At that site, which is a SharePoint portal, those ideas are crowdsourced and, if they pass muster, elevated to appropriate staff agencies. "It may not be perfect," he said. "But it has potential to harness the power of our workforce and innovation."
Technology Now in Hyperdrive
Cardon said the fast pace of technological change should be a wake-up call for the Army, a force intent on maintaining its overmatch advantage. While the warfighting community has embraced innovation and disruptive technologies, he said, the business side of the Army has some catching up to do.
Civilian corporations are similarly faced with the growing threat of disruptive new technologies and processes, he said. Traditionally, companies on the Fortune 500 lineup have averaged 90 years on that list. Today, it's more like 15.
As a centuries-old institution, the Army must be mindful of the danger of obsolescence amid this surge in technological innovation. Cardon illustrated the point using the following time travel analogy.
If you took a Soldier from 1917, the year America entered World War I, and dropped him into 1940, early World War II, the Soldier would encounter modern but still recognizable armaments and organizational structures. On the other hand, if you dropped a Soldier from 1914, before America's entry into World War I, into 1940, it would all be new to him.

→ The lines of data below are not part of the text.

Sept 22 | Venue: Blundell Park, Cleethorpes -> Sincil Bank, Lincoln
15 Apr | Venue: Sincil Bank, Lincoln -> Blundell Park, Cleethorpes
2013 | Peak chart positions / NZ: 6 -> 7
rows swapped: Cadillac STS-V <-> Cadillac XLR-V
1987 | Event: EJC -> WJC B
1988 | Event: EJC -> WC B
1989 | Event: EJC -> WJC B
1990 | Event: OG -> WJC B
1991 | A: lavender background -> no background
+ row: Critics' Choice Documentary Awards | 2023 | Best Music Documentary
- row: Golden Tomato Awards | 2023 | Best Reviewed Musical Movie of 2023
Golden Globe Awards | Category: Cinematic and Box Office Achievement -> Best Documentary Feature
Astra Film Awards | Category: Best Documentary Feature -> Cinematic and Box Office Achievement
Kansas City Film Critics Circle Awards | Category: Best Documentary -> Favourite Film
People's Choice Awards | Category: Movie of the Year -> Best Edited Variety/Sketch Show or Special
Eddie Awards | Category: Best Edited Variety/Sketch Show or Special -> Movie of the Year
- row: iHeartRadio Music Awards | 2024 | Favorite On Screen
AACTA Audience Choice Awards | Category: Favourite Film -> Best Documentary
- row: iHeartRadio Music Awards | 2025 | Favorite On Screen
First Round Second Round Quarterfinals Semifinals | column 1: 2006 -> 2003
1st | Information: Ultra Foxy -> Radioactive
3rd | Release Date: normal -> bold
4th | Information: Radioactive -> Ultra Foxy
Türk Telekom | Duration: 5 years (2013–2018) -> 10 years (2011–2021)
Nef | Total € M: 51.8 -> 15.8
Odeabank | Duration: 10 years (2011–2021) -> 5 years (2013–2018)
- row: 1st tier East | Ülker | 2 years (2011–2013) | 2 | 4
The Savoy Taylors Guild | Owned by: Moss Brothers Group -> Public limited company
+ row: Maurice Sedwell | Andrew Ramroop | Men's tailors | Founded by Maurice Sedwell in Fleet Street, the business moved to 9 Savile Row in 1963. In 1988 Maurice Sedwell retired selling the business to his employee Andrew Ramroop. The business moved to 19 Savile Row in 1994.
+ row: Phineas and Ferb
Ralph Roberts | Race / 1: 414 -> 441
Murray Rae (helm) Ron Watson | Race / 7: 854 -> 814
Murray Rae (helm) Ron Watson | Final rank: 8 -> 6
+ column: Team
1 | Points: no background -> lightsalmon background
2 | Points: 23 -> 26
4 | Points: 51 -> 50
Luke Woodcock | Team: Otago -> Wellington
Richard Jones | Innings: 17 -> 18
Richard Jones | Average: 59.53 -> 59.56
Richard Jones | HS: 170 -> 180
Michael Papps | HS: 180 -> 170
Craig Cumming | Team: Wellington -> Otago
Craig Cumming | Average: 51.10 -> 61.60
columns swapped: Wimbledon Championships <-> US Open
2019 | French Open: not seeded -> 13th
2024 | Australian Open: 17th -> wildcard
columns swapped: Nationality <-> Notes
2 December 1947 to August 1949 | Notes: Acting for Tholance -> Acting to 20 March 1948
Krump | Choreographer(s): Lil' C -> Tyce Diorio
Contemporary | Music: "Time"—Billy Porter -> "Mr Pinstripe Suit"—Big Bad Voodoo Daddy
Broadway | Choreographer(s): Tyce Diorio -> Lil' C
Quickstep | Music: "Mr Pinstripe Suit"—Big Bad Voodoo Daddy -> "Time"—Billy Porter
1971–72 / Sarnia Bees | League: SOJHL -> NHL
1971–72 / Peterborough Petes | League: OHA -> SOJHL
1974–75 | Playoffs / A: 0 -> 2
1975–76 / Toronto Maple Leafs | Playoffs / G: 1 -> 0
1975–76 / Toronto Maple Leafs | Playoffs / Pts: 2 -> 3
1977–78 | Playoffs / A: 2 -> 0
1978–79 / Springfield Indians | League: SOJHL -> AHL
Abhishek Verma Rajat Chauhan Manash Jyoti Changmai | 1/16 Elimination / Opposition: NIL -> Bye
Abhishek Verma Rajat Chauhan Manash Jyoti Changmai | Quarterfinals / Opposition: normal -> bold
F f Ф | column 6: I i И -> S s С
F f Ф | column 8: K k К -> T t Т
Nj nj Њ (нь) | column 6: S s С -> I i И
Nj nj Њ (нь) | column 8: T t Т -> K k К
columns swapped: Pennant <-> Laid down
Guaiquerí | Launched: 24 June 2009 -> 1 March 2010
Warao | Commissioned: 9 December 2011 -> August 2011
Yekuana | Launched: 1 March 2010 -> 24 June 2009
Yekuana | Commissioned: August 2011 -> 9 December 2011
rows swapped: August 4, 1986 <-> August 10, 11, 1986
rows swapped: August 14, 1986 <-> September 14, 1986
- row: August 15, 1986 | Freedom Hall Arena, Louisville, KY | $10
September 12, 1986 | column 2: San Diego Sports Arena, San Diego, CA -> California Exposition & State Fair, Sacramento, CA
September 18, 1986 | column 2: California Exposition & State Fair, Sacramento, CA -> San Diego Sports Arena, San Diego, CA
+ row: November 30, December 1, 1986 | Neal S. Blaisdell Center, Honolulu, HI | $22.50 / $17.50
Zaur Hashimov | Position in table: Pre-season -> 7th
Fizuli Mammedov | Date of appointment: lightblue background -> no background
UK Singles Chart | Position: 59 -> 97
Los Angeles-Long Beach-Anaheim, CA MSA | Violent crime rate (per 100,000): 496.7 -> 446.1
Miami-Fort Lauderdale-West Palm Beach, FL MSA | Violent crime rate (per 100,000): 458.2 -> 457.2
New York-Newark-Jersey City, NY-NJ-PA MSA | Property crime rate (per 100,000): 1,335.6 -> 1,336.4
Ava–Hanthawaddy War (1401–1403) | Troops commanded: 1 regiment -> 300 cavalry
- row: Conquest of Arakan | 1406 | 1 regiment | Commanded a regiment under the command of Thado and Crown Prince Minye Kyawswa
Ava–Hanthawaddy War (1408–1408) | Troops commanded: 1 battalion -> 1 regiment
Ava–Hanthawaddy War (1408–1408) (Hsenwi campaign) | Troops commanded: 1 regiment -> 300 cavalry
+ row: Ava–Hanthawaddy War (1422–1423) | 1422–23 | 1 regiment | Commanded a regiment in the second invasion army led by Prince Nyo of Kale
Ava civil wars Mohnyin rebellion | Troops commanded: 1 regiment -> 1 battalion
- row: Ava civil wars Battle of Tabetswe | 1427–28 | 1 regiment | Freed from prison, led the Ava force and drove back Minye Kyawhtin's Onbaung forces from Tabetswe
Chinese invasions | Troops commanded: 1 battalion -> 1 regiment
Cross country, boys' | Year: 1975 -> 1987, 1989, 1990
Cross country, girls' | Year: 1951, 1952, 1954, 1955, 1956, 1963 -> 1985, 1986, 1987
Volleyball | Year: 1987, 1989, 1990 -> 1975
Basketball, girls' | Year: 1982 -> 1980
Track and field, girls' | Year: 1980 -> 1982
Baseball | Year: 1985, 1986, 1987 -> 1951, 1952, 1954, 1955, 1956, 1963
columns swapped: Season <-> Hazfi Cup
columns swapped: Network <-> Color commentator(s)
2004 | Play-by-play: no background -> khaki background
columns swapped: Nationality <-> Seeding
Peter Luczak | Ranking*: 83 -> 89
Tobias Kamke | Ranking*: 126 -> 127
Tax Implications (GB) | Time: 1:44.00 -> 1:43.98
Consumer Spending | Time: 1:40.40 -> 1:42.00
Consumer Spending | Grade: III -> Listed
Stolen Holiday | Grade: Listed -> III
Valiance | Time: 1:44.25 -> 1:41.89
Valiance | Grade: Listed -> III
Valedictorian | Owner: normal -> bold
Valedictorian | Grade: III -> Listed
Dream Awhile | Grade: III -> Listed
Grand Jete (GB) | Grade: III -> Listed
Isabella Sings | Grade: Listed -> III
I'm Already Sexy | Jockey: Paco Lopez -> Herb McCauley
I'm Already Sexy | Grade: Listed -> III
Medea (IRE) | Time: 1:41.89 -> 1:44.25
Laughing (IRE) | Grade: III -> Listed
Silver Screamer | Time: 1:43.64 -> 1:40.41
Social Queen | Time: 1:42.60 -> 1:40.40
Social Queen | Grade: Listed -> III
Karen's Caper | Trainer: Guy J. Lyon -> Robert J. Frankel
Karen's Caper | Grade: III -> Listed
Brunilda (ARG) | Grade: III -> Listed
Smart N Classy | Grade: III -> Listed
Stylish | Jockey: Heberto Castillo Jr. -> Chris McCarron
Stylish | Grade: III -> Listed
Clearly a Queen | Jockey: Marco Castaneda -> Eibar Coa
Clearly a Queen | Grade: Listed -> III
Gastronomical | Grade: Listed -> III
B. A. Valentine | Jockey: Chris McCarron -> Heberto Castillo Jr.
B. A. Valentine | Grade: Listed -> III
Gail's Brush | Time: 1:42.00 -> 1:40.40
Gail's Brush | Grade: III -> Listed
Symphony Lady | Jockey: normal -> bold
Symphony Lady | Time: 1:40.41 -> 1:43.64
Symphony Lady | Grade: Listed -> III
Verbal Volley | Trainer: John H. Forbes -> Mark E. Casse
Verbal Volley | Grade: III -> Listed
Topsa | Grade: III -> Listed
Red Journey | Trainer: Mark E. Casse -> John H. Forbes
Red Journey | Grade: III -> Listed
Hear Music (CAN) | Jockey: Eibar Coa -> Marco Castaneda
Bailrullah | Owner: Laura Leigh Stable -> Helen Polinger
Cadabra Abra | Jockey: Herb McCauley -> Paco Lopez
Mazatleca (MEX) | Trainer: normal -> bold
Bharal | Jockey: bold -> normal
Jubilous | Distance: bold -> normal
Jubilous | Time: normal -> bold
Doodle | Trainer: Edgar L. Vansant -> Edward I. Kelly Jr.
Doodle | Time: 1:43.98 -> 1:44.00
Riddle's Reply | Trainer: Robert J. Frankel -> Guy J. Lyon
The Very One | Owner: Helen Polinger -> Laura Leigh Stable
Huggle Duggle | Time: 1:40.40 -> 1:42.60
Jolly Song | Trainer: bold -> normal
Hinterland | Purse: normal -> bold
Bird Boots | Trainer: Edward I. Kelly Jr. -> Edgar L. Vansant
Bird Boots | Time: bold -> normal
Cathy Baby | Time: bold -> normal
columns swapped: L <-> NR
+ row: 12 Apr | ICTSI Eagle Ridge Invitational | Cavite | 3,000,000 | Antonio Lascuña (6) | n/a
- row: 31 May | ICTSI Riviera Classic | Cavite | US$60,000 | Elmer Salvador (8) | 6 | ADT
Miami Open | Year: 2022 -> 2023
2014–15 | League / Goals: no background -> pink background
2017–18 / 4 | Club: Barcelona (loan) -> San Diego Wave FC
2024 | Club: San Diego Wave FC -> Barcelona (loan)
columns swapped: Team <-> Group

Since that time, Carden proposed, the pace of technological advance has moved so rapidly that a Soldier from just 10 years ago would find the technology of today almost as new and daunting as Soldier from 1914 would find the world of 1940.
Cardon said there's a great opportunity for accelerated business transformation in the Army, as the new administration, along with Congress and the new secretary of Defense, are making transformation a priority.
Cardon predicts, once all the political appointments are filled, the pace of that change will quickly pick up.
"The challenge now," he said, "is how we organize for what is to come."